## TASK REQUIREMENTS
Copy out the rows from the line containing "common name: Primrose" through the end of the rows, putting "division" wherever "phylum" appears and leaving everything else unchanged.

## SOURCE MATERIAL
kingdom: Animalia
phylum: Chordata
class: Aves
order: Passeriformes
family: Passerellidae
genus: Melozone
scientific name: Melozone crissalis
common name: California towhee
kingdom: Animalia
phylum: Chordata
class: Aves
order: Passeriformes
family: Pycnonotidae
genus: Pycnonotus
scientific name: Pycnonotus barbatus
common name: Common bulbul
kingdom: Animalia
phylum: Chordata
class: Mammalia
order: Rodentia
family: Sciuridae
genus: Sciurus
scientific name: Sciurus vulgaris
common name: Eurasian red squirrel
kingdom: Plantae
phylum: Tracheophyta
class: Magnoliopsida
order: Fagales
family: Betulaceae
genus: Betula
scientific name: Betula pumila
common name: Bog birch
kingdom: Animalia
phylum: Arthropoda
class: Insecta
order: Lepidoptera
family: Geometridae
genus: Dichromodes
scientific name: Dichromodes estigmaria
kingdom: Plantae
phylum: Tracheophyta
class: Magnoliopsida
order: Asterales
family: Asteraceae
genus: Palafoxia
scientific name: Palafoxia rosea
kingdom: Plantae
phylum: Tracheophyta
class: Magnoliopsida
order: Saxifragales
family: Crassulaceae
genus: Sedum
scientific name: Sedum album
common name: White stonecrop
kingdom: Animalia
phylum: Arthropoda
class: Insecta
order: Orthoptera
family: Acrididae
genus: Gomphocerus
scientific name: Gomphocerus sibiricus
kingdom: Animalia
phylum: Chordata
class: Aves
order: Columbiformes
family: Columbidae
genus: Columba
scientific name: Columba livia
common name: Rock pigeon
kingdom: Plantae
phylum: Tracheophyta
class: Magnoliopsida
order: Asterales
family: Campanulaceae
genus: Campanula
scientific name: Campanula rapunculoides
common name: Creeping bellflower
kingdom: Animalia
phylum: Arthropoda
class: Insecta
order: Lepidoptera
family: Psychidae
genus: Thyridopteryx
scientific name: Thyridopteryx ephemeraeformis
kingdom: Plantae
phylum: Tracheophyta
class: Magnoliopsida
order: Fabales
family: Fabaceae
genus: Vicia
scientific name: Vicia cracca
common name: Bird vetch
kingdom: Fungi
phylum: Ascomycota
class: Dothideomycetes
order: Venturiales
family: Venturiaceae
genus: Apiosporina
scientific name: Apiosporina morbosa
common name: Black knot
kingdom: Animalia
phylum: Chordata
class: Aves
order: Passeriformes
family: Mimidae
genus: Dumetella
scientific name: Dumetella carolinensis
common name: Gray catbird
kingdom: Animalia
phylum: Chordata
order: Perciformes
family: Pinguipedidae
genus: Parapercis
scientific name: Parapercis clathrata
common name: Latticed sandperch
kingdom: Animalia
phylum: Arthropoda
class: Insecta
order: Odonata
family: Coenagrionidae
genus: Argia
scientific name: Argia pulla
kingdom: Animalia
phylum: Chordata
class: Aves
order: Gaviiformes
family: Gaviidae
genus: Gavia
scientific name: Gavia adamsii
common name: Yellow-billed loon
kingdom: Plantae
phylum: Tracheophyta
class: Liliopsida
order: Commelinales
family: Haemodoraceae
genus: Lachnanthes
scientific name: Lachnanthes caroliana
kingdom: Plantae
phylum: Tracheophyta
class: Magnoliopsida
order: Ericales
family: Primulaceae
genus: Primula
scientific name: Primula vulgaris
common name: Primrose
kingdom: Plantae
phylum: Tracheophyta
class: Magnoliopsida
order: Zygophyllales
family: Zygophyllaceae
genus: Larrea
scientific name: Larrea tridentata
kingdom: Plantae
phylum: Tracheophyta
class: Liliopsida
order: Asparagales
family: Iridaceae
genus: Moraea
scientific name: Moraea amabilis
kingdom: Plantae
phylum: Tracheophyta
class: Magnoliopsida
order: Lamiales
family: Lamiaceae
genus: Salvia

## RESULT OF THIS EXERCISE
common name: Primrose
kingdom: Plantae
division: Tracheophyta
class: Magnoliopsida
order: Zygophyllales
family: Zygophyllaceae
genus: Larrea
scientific name: Larrea tridentata
kingdom: Plantae
division: Tracheophyta
class: Liliopsida
order: Asparagales
family: Iridaceae
genus: Moraea
scientific name: Moraea amabilis
kingdom: Plantae
division: Tracheophyta
class: Magnoliopsida
order: Lamiales
family: Lamiaceae
genus: Salvia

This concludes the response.